» **Task statement**
A verbatim reproduction of the lines below, from the line containing "tote bag: present" through the line containing "serving tray: present", both ends included, is the whole required output.

» **Data in this exercise**
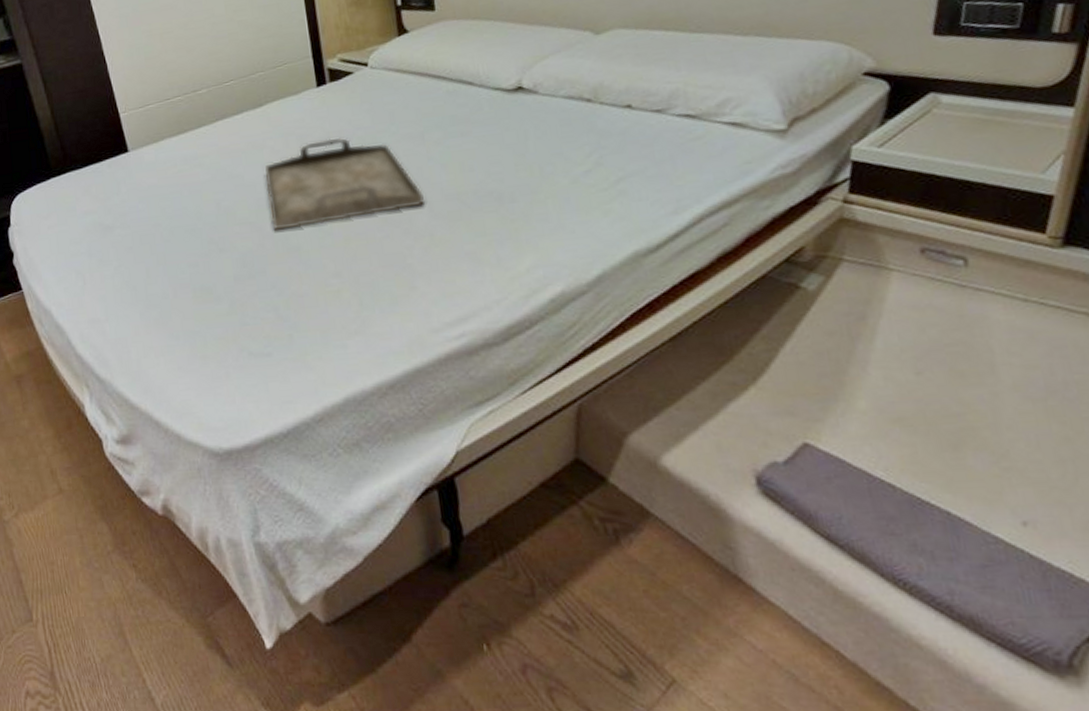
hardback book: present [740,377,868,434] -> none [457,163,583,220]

==

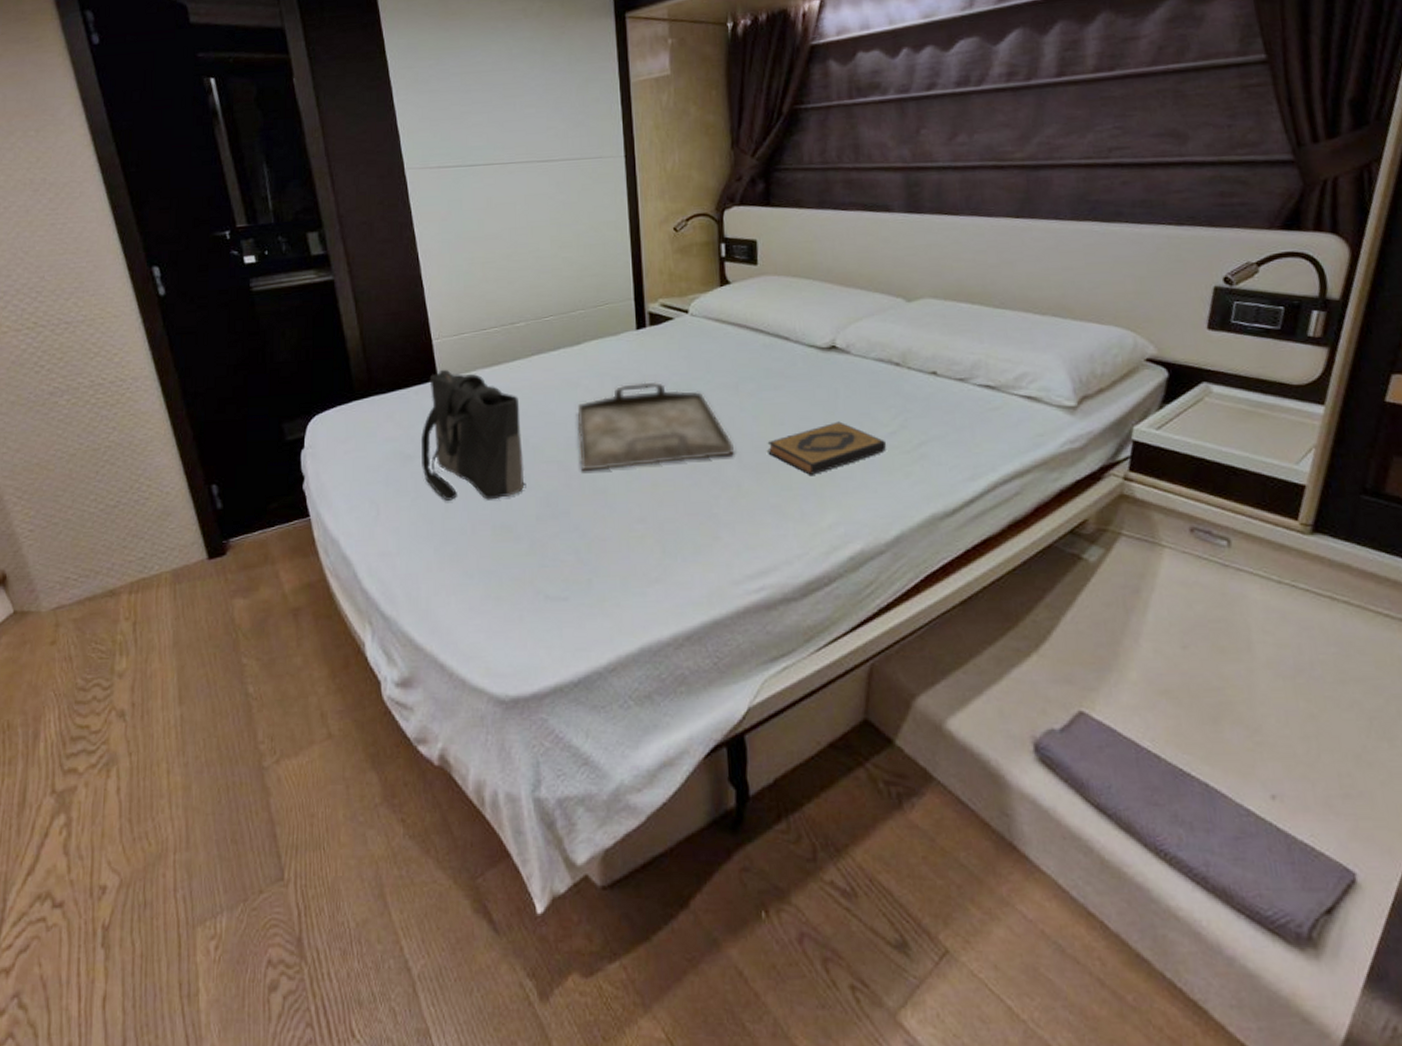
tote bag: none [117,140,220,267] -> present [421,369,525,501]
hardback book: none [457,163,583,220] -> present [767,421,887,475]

--

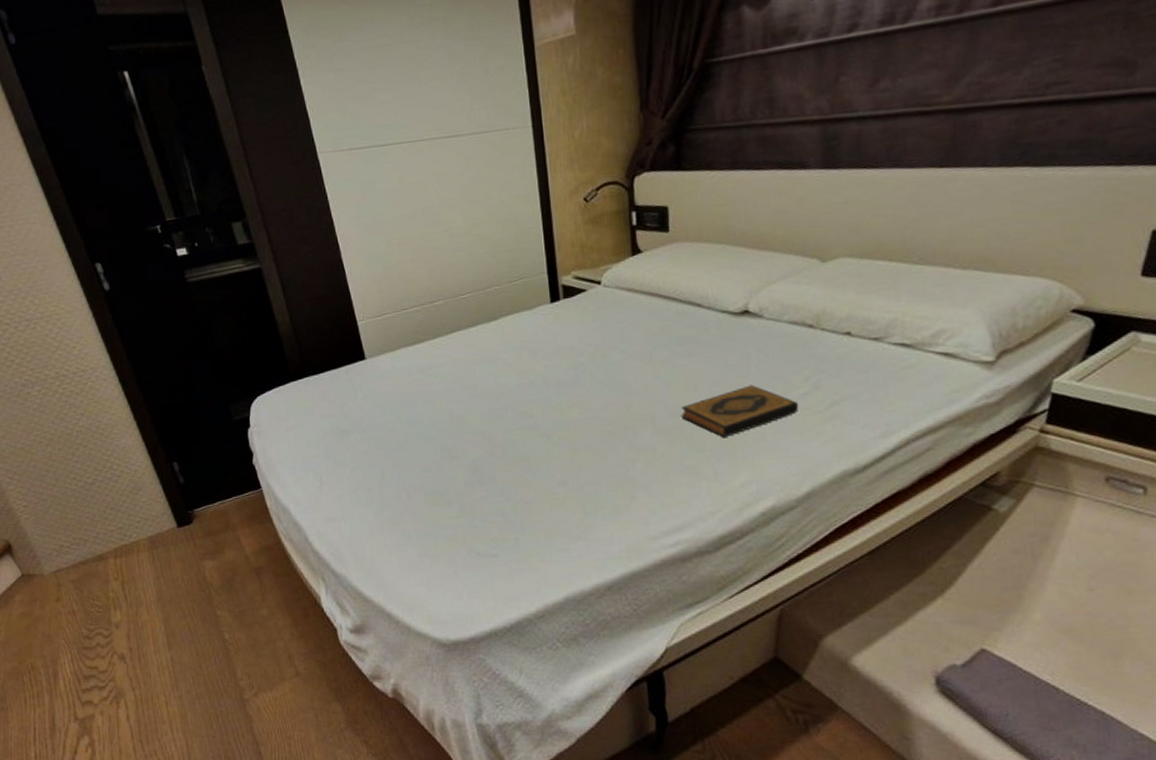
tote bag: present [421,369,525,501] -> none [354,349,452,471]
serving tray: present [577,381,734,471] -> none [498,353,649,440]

» **Task output**
tote bag: present [421,369,525,501] -> none [354,349,452,471]
serving tray: present [577,381,734,471] -> none [498,353,649,440]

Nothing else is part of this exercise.